RECORDS PROVIDED —
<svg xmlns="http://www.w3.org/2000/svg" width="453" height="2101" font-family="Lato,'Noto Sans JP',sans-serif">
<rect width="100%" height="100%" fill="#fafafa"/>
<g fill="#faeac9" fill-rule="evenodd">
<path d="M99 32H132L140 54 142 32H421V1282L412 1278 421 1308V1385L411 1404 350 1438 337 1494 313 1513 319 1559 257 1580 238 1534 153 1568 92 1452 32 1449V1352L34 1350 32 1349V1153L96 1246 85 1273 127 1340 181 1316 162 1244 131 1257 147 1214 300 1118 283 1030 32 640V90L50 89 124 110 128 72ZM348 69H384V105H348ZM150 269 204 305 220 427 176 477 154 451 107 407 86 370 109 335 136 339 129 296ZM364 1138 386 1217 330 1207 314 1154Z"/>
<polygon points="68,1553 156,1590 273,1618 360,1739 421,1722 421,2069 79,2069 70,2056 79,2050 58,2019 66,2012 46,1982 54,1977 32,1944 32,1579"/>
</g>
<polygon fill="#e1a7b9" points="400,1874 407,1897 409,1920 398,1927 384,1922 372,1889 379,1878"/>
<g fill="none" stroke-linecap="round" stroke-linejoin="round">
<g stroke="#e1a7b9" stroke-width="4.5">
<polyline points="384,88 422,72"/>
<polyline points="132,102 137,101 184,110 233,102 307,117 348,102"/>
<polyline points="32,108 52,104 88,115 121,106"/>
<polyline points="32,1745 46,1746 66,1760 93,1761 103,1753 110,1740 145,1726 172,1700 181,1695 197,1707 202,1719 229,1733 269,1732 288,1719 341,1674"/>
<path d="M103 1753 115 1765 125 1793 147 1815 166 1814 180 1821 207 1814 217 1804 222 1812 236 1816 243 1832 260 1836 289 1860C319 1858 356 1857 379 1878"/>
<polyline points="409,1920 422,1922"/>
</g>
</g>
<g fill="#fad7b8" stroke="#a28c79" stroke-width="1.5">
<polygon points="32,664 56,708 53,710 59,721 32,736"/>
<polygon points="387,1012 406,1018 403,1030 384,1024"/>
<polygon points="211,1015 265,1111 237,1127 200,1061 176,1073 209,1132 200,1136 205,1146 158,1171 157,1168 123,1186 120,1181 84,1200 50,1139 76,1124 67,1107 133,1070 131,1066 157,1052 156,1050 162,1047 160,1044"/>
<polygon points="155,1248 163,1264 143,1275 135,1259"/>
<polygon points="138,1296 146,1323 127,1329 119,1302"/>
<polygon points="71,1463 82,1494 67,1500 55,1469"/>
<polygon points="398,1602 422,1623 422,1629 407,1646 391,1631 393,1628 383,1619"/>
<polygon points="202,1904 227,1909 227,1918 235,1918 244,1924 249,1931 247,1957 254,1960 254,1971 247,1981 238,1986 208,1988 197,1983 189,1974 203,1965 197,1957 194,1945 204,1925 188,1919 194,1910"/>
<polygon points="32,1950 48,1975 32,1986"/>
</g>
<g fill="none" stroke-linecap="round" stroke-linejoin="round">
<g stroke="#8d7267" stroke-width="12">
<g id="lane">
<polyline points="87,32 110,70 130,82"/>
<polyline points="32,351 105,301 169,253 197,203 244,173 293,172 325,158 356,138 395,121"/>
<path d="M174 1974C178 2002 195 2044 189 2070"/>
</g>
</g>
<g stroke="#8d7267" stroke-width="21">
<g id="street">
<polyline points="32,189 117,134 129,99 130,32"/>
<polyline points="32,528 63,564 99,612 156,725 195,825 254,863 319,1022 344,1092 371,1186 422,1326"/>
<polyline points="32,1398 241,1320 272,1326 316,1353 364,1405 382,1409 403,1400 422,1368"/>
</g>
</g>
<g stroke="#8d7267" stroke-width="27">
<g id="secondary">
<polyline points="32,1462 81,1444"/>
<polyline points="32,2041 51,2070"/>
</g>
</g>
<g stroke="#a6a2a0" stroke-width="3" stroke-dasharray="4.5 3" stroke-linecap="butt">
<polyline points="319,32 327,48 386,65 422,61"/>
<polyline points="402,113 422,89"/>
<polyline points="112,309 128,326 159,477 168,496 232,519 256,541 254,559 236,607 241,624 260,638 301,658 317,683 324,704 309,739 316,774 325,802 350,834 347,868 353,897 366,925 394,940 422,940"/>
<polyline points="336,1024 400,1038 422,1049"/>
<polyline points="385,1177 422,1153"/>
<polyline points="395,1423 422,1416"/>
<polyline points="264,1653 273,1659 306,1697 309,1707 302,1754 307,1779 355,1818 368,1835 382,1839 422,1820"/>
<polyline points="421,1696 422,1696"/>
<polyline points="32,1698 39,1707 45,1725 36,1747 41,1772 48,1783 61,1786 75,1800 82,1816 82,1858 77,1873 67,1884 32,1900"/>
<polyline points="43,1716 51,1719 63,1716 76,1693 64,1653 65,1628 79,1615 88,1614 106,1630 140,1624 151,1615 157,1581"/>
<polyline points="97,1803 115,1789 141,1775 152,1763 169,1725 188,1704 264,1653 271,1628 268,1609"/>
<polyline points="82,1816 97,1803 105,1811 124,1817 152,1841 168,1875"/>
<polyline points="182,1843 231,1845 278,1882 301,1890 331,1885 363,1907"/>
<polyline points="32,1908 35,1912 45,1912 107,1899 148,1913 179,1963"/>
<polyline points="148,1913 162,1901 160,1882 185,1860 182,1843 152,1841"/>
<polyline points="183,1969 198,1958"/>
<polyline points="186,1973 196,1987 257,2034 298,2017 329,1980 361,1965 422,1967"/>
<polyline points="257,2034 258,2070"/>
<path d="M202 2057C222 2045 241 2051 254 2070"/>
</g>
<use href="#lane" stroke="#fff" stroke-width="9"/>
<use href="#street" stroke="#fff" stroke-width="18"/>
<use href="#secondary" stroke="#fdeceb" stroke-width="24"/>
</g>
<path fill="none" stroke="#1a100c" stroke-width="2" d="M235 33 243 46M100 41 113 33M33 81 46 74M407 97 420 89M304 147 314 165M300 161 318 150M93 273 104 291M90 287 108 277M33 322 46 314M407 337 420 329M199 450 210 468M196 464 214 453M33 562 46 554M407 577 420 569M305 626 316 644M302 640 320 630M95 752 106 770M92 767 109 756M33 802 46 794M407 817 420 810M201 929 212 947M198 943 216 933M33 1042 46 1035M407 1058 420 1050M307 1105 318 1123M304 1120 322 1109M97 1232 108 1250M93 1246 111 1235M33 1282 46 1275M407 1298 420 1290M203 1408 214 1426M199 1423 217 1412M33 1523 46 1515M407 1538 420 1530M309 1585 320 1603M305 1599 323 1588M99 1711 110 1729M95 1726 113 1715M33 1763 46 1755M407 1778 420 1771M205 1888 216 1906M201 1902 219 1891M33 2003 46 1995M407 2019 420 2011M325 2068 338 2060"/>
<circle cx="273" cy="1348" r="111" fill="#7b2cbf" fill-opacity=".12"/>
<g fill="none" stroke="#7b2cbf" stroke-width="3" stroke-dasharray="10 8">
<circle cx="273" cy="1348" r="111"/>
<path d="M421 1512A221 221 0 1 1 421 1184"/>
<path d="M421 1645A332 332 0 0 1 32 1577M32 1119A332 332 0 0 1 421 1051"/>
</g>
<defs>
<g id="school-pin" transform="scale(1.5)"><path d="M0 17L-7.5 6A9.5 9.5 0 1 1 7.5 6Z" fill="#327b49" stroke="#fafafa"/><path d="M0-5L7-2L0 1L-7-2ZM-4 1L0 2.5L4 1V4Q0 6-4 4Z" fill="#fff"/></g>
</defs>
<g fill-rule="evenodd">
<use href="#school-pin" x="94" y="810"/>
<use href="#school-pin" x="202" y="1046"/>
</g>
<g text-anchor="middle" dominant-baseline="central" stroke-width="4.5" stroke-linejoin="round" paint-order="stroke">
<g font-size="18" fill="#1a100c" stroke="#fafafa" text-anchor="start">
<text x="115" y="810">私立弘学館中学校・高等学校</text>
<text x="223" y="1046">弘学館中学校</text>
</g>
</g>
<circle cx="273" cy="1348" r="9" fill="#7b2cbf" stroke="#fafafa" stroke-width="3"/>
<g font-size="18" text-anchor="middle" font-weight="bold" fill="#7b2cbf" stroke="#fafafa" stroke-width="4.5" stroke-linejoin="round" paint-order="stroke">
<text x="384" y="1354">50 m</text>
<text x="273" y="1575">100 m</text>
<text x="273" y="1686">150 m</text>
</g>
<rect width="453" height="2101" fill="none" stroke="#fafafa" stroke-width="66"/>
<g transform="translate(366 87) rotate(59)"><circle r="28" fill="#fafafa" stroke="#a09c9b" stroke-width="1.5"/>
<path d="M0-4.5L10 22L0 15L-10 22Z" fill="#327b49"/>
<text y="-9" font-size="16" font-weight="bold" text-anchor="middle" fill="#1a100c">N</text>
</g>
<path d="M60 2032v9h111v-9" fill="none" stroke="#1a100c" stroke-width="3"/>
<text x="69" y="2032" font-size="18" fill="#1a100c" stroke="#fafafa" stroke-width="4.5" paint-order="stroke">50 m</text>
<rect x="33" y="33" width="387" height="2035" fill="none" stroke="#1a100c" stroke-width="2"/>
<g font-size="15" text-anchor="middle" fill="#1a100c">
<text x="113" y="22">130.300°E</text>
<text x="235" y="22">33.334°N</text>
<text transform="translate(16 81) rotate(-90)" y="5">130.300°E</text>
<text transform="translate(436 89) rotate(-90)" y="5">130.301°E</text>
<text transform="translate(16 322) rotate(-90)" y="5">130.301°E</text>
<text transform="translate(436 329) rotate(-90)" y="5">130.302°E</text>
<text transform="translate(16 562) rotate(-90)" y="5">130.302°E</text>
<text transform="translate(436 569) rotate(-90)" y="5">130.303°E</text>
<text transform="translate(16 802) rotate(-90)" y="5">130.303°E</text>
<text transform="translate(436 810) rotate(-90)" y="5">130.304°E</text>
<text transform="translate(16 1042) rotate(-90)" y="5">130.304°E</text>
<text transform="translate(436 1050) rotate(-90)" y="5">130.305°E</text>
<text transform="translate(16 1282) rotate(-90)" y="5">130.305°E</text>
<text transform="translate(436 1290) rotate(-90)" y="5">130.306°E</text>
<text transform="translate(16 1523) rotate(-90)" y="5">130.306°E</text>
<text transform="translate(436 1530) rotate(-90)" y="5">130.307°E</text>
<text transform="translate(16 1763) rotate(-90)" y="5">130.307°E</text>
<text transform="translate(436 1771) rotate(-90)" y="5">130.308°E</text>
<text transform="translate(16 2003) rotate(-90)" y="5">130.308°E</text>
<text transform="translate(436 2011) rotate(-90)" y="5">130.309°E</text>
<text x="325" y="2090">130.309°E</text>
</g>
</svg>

--

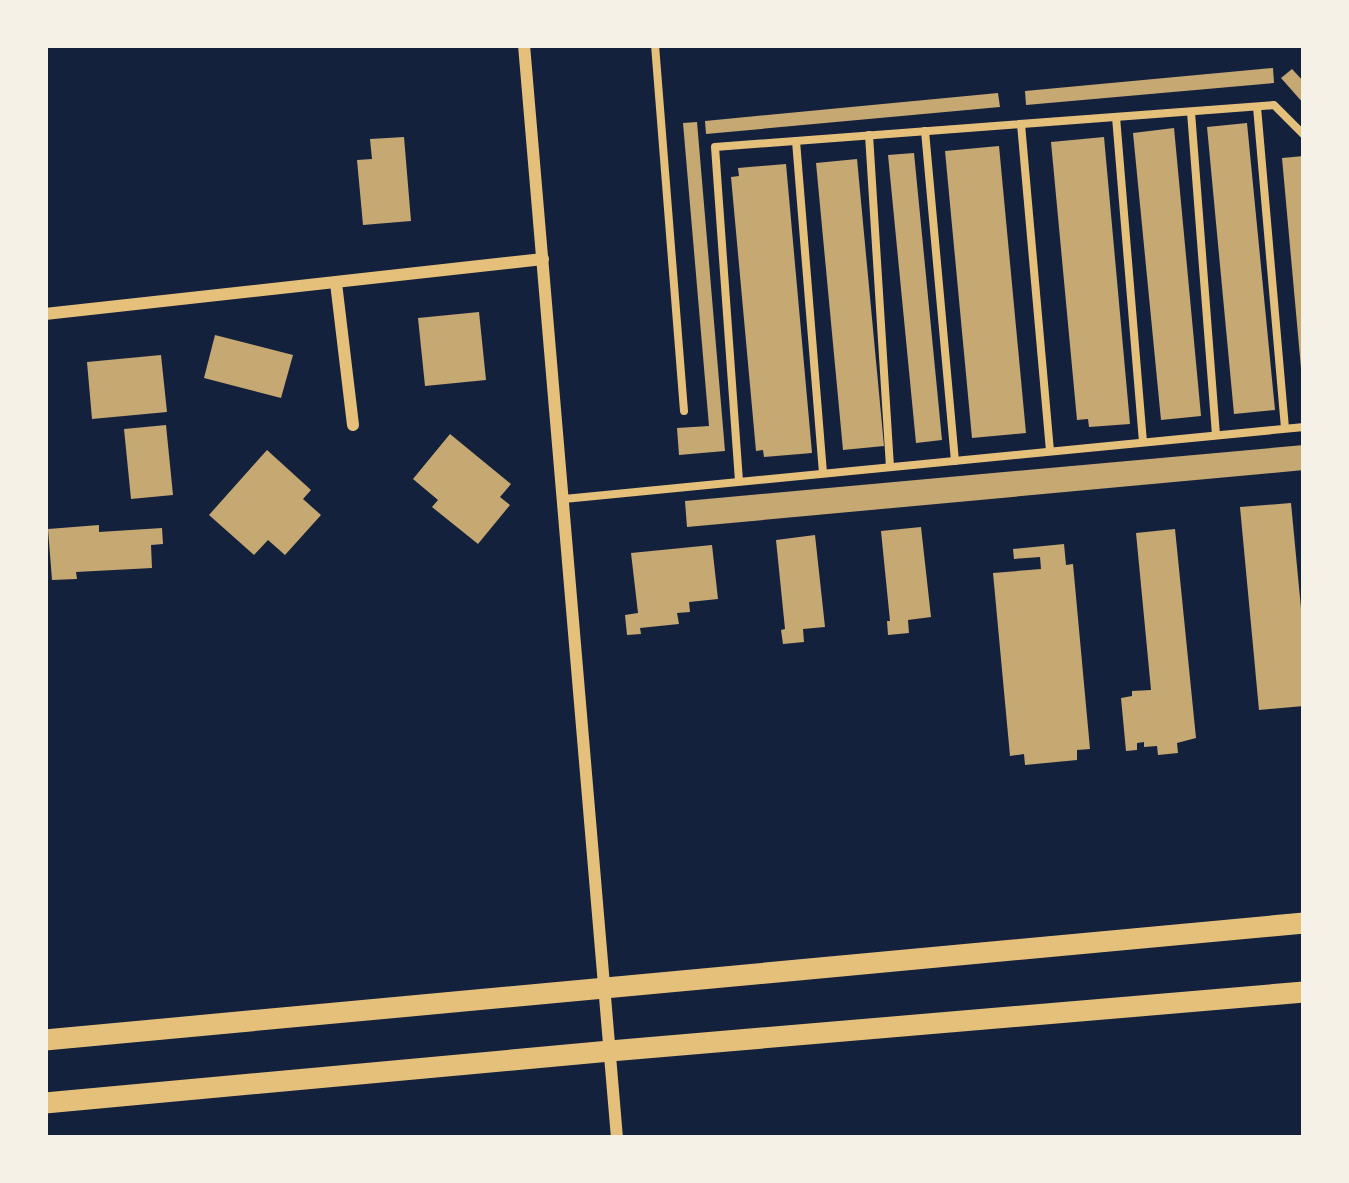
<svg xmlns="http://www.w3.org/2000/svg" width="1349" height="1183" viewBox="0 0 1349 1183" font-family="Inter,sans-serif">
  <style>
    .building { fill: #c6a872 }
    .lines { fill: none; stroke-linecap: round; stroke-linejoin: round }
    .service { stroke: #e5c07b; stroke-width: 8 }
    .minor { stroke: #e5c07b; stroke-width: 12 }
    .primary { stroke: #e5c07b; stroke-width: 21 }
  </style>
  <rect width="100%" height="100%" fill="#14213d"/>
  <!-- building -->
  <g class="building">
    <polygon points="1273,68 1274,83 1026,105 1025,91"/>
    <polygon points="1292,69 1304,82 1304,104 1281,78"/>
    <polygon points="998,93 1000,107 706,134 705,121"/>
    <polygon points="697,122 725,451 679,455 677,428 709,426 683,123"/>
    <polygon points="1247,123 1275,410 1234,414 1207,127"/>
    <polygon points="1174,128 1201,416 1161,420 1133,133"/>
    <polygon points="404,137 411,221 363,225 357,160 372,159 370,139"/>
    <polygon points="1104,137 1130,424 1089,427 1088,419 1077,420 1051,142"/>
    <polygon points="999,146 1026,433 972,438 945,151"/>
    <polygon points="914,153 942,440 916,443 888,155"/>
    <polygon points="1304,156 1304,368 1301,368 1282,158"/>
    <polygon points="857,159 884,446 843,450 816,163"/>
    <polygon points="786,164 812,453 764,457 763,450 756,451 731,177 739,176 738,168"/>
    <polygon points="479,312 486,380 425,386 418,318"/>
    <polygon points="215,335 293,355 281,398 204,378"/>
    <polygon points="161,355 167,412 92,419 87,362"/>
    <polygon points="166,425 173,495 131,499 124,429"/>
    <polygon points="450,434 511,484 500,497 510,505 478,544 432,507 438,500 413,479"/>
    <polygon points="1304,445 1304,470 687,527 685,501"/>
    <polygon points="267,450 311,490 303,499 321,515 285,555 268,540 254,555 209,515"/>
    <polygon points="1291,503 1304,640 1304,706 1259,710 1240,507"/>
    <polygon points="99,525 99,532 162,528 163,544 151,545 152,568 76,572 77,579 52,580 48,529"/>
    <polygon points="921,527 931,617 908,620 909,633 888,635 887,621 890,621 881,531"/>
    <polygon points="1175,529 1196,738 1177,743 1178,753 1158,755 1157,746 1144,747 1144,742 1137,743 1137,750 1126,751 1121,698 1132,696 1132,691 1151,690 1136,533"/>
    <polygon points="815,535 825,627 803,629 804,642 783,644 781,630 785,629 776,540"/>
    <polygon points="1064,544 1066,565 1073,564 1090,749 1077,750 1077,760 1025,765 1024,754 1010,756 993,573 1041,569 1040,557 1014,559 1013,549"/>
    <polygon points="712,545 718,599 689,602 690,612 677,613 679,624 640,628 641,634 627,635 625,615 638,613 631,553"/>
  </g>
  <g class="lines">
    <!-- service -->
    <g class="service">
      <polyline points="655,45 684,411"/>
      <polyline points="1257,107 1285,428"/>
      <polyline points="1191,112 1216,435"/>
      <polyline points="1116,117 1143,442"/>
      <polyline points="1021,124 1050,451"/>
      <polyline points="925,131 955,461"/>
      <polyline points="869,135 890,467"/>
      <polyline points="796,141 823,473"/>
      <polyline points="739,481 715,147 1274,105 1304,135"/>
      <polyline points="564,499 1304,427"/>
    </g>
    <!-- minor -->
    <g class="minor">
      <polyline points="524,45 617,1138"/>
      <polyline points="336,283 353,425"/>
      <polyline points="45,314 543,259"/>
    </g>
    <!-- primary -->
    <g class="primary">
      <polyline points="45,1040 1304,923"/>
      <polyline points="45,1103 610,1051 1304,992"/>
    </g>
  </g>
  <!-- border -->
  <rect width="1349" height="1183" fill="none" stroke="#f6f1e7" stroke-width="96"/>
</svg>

--

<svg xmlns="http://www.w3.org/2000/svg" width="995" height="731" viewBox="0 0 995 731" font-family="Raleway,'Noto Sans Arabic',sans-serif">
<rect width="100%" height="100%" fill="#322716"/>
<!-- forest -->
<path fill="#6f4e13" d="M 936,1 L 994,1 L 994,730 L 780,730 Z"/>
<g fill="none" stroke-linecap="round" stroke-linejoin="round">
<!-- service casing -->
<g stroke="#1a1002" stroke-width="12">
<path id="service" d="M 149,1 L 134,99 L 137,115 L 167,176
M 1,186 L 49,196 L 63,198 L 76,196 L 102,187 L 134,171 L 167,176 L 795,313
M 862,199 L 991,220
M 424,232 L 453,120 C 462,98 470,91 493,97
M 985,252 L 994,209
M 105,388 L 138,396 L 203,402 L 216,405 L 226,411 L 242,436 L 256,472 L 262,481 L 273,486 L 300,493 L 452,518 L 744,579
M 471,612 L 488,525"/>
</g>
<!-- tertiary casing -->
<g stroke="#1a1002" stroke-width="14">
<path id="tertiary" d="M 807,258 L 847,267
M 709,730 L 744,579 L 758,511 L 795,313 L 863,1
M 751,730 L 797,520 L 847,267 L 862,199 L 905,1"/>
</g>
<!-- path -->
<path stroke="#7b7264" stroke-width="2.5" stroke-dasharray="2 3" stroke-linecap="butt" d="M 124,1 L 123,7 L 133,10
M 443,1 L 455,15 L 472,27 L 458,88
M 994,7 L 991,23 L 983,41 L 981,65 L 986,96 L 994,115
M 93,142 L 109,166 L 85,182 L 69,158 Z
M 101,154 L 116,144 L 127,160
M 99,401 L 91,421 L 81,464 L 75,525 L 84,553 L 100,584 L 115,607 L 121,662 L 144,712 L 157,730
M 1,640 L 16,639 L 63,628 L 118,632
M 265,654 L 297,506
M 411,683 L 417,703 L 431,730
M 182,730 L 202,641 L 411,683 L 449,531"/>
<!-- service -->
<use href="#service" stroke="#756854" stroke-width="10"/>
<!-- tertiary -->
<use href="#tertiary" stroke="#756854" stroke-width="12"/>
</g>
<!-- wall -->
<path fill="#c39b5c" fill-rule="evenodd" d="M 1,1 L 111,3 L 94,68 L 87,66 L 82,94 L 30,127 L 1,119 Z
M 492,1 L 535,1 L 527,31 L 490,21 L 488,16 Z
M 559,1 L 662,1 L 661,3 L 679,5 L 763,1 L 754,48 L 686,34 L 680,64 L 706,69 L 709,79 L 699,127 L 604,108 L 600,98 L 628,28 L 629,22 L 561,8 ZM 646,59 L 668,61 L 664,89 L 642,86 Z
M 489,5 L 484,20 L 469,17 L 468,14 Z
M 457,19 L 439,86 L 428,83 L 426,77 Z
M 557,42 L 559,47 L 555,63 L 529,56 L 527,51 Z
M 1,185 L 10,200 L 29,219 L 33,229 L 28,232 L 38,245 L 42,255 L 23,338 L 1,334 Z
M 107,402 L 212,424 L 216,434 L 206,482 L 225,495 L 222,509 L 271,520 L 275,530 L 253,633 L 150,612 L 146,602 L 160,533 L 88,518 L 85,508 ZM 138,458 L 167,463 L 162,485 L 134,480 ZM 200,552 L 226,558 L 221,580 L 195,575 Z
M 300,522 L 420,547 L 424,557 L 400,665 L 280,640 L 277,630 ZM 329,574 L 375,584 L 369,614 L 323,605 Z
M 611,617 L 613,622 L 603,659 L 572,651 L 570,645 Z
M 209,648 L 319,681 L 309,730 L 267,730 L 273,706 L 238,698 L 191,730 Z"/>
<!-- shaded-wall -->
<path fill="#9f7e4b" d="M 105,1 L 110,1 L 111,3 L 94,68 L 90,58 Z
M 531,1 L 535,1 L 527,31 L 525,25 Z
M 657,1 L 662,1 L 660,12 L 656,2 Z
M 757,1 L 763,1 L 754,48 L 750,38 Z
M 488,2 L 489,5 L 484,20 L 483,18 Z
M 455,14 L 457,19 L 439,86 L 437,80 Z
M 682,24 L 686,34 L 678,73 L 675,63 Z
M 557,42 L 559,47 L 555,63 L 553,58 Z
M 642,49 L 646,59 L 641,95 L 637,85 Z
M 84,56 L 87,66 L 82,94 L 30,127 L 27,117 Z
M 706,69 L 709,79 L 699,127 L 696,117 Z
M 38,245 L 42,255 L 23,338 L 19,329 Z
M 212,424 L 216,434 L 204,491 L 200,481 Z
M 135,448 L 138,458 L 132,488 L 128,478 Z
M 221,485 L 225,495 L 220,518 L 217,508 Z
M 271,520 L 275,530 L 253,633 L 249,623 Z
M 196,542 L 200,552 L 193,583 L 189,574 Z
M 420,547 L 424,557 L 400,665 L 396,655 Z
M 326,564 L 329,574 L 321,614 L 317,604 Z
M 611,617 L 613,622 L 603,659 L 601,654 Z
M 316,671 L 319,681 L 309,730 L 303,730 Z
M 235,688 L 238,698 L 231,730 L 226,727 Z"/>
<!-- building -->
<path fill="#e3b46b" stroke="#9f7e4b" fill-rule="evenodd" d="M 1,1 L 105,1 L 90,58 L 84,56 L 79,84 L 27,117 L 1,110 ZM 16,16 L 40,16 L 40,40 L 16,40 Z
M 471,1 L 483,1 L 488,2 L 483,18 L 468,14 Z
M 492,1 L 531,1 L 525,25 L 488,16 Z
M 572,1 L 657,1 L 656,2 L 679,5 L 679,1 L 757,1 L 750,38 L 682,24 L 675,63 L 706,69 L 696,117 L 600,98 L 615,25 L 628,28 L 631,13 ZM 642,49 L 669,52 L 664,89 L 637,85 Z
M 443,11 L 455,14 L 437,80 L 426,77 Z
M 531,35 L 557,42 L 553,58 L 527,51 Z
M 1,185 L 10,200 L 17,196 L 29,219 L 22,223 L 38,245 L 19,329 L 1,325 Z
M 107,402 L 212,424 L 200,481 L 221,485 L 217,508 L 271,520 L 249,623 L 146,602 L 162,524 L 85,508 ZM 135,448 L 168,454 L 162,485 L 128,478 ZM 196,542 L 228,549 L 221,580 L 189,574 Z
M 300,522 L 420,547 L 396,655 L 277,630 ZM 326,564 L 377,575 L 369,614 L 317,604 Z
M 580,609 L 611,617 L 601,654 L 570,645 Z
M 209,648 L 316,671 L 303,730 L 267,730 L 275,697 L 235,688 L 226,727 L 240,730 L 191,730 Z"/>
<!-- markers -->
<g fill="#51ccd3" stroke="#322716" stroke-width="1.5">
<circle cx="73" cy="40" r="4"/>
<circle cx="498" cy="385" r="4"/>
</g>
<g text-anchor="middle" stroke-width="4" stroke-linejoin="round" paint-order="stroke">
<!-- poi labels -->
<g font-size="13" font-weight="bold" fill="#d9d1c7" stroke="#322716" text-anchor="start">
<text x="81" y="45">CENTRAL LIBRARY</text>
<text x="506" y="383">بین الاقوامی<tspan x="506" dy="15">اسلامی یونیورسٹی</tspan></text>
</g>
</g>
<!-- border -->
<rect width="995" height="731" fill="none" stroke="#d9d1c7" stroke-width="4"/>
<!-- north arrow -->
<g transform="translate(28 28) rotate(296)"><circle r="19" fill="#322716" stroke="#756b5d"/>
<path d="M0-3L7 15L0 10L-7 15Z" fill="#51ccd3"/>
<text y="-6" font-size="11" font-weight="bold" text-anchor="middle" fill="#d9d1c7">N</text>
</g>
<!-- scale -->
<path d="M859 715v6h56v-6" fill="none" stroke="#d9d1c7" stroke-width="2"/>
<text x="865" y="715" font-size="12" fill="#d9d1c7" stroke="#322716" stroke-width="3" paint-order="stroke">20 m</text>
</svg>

PROBLEM TO SOLVE —
Out of the entries above, write out only the lines between the line holding "M 657,1 L 662,1 L 660,12 L 656,2 Z" and the line holding "M 492,1 L 531,1 L 525,25 L 488,16 Z", inclusive, each exactly as given.

ANSWER SPACE —
M 657,1 L 662,1 L 660,12 L 656,2 Z
M 757,1 L 763,1 L 754,48 L 750,38 Z
M 488,2 L 489,5 L 484,20 L 483,18 Z
M 455,14 L 457,19 L 439,86 L 437,80 Z
M 682,24 L 686,34 L 678,73 L 675,63 Z
M 557,42 L 559,47 L 555,63 L 553,58 Z
M 642,49 L 646,59 L 641,95 L 637,85 Z
M 84,56 L 87,66 L 82,94 L 30,127 L 27,117 Z
M 706,69 L 709,79 L 699,127 L 696,117 Z
M 38,245 L 42,255 L 23,338 L 19,329 Z
M 212,424 L 216,434 L 204,491 L 200,481 Z
M 135,448 L 138,458 L 132,488 L 128,478 Z
M 221,485 L 225,495 L 220,518 L 217,508 Z
M 271,520 L 275,530 L 253,633 L 249,623 Z
M 196,542 L 200,552 L 193,583 L 189,574 Z
M 420,547 L 424,557 L 400,665 L 396,655 Z
M 326,564 L 329,574 L 321,614 L 317,604 Z
M 611,617 L 613,622 L 603,659 L 601,654 Z
M 316,671 L 319,681 L 309,730 L 303,730 Z
M 235,688 L 238,698 L 231,730 L 226,727 Z"/>
<!-- building -->
<path fill="#e3b46b" stroke="#9f7e4b" fill-rule="evenodd" d="M 1,1 L 105,1 L 90,58 L 84,56 L 79,84 L 27,117 L 1,110 ZM 16,16 L 40,16 L 40,40 L 16,40 Z
M 471,1 L 483,1 L 488,2 L 483,18 L 468,14 Z
M 492,1 L 531,1 L 525,25 L 488,16 Z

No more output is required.